Write out, word for word, every line in the data below from the one containing "pinky mcp: (366, 342)" to the one containing "index mcp: (627, 331)", both of them included.

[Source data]
* * *

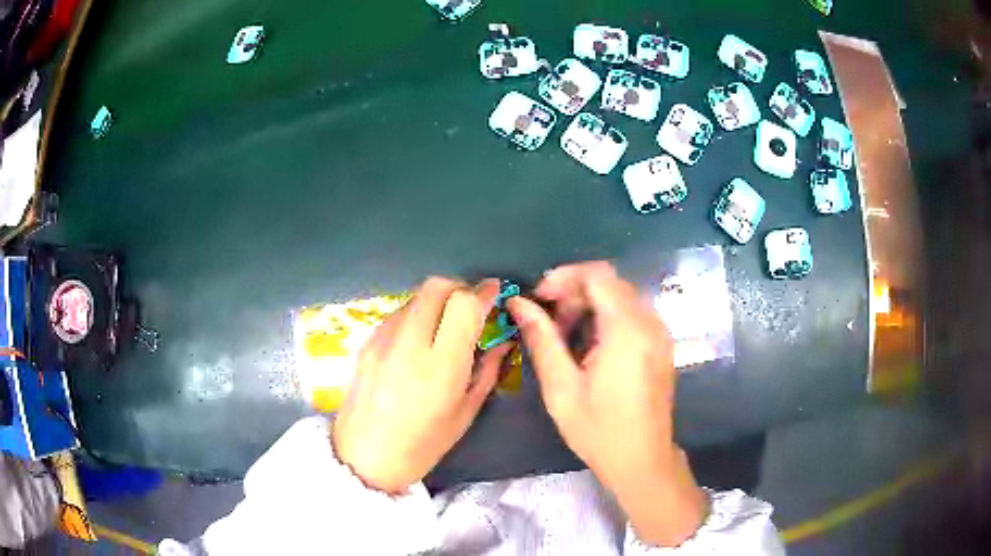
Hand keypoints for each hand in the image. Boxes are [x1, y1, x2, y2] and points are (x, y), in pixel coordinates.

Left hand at [332, 277, 512, 494]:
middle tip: (469, 308)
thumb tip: (503, 340)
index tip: (493, 294)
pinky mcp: (366, 342)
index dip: (483, 293)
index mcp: (440, 367)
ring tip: (443, 329)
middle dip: (459, 288)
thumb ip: (487, 370)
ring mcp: (382, 340)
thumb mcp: (465, 413)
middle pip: (436, 286)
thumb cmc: (423, 445)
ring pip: (415, 297)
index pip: (464, 305)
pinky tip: (418, 343)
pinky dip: (415, 316)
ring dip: (436, 302)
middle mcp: (408, 344)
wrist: (364, 458)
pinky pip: (397, 314)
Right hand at [506, 262, 707, 546]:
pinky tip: (590, 346)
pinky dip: (607, 317)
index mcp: (627, 331)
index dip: (564, 277)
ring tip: (565, 336)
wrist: (642, 460)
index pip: (598, 274)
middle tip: (549, 322)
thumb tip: (519, 304)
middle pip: (610, 282)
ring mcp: (660, 333)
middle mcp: (650, 323)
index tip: (539, 299)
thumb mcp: (562, 387)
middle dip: (574, 292)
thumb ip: (542, 339)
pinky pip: (632, 313)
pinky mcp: (661, 344)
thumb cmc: (599, 430)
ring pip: (621, 296)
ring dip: (590, 304)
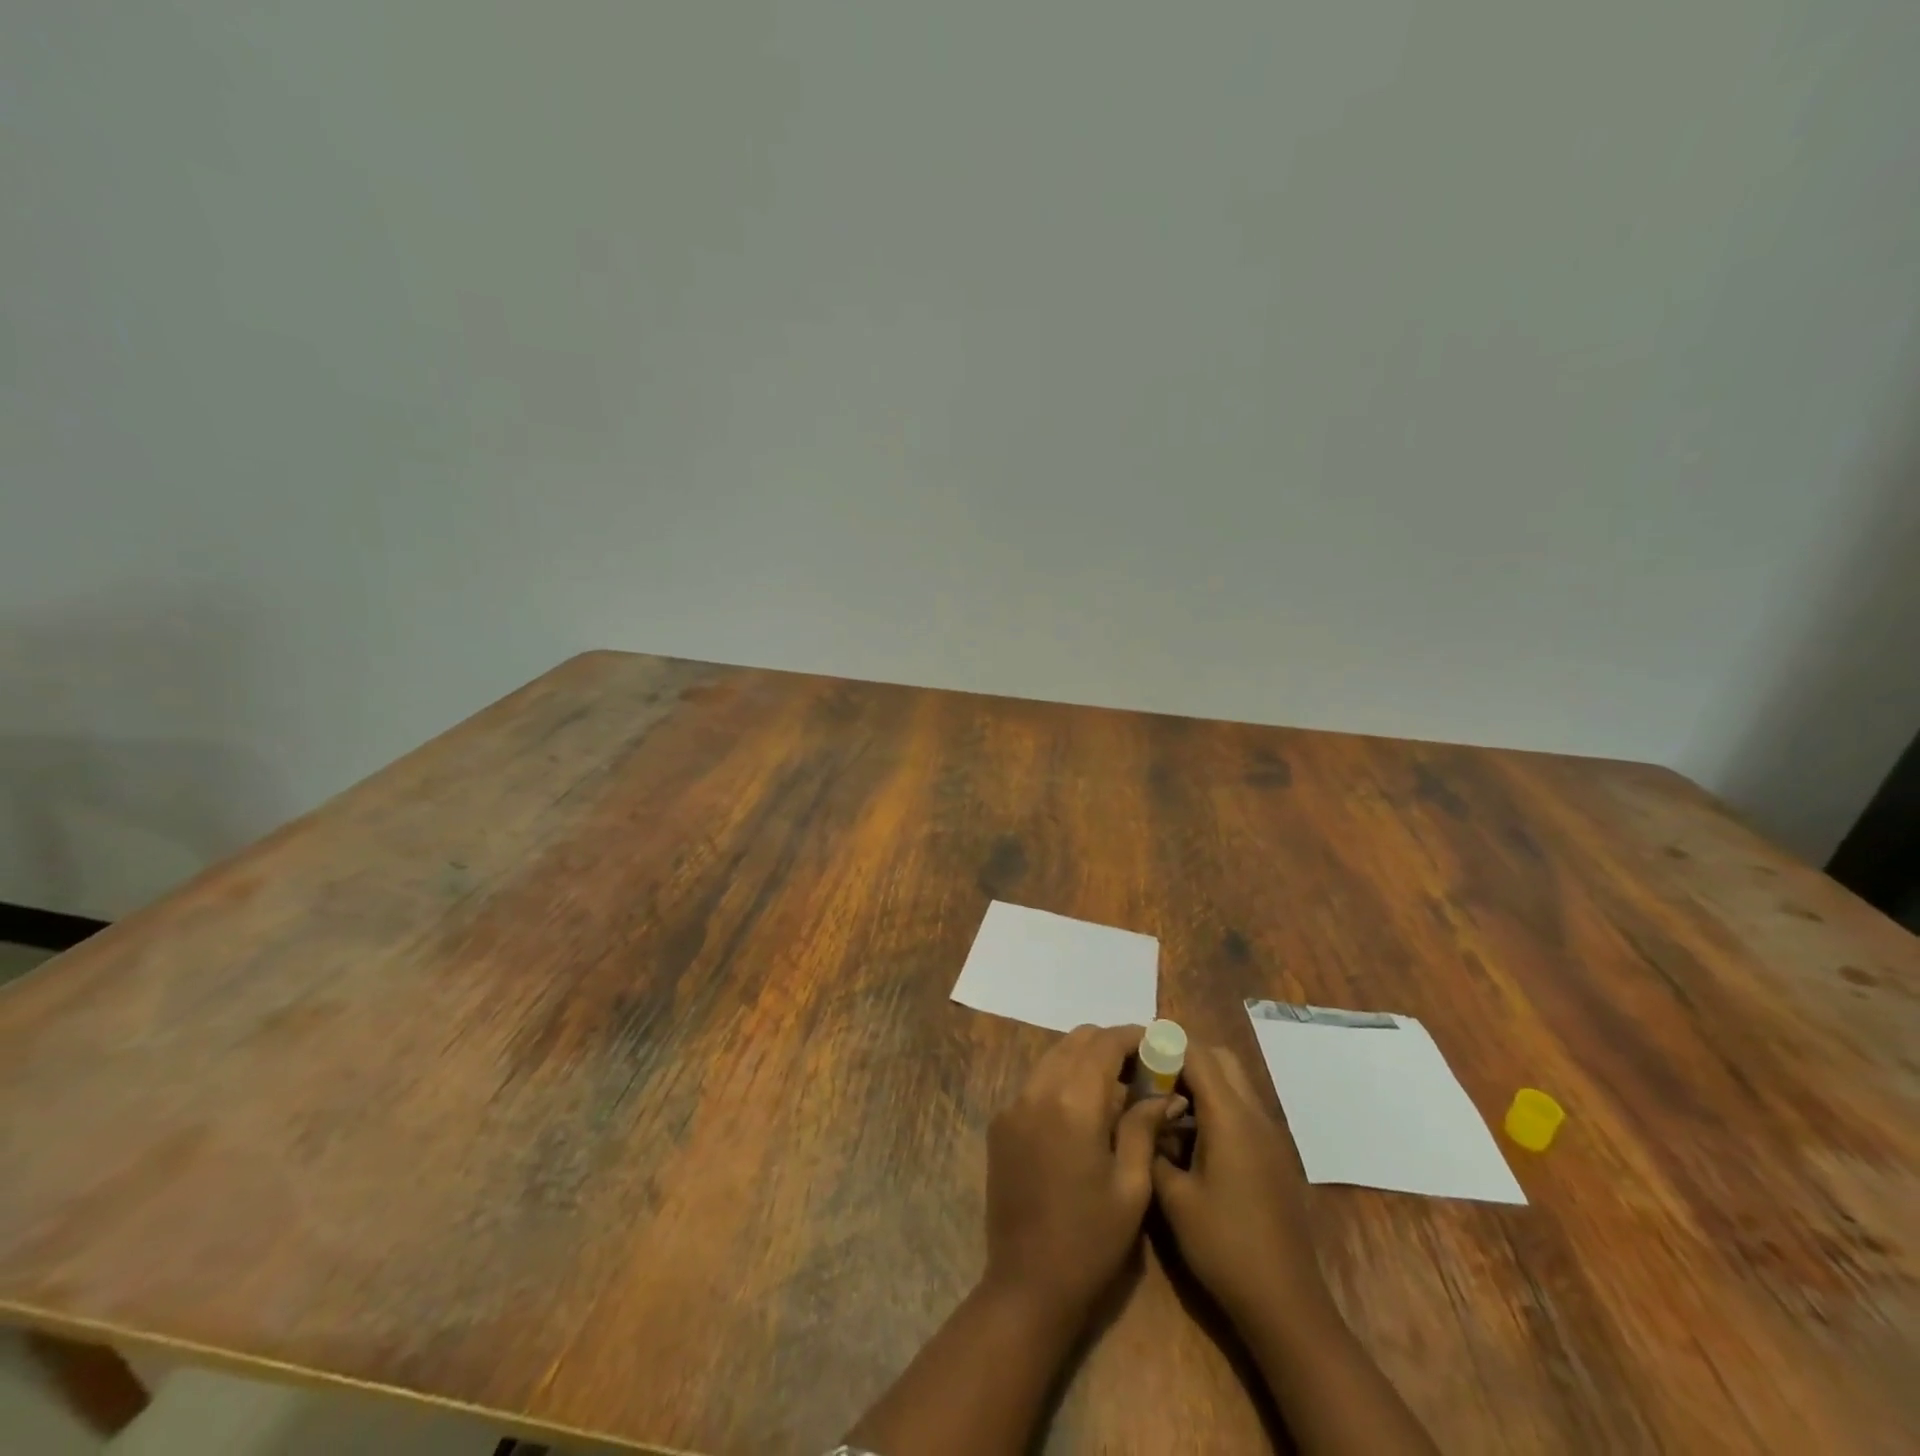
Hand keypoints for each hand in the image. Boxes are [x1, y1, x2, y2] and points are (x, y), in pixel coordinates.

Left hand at [984, 1024, 1171, 1321]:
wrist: (1027, 1285)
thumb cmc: (1091, 1241)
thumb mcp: (1131, 1186)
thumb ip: (1144, 1126)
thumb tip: (1165, 1092)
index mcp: (1074, 1101)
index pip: (1105, 1043)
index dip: (1135, 1036)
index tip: (1159, 1044)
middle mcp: (1038, 1089)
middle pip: (1077, 1040)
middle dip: (1111, 1044)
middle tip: (1142, 1067)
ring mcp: (1014, 1104)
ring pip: (1054, 1055)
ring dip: (1085, 1058)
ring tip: (1117, 1086)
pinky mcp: (1001, 1122)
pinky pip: (1036, 1081)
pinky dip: (1062, 1078)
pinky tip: (1083, 1109)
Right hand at [1150, 1043, 1331, 1329]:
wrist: (1286, 1305)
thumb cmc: (1225, 1246)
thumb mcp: (1173, 1197)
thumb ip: (1152, 1146)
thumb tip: (1140, 1118)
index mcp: (1230, 1117)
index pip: (1196, 1053)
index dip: (1164, 1043)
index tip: (1132, 1049)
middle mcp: (1254, 1115)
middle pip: (1220, 1058)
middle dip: (1183, 1056)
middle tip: (1148, 1075)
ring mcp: (1269, 1135)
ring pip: (1233, 1082)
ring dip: (1200, 1080)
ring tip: (1163, 1104)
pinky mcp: (1273, 1156)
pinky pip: (1242, 1108)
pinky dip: (1215, 1105)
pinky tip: (1189, 1137)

* * *

**RESPONSE BELOW**
pinky mcp: (366, 342)
index dip: (483, 293)
index mcp: (440, 367)
ring tip: (443, 329)
middle dip: (459, 288)
thumb ip: (487, 370)
ring mcp: (382, 340)
thumb mcp: (465, 413)
middle pip: (436, 286)
thumb cmc: (423, 445)
ring pip: (415, 297)
index pip: (464, 305)
pinky tip: (418, 343)
pinky dip: (415, 316)
ring dip: (436, 302)
middle mcp: (408, 344)
wrist: (364, 458)
pinky pip: (397, 314)
Right hand at [506, 262, 707, 546]:
pinky tip: (590, 346)
pinky dip: (607, 317)
index mcp: (627, 331)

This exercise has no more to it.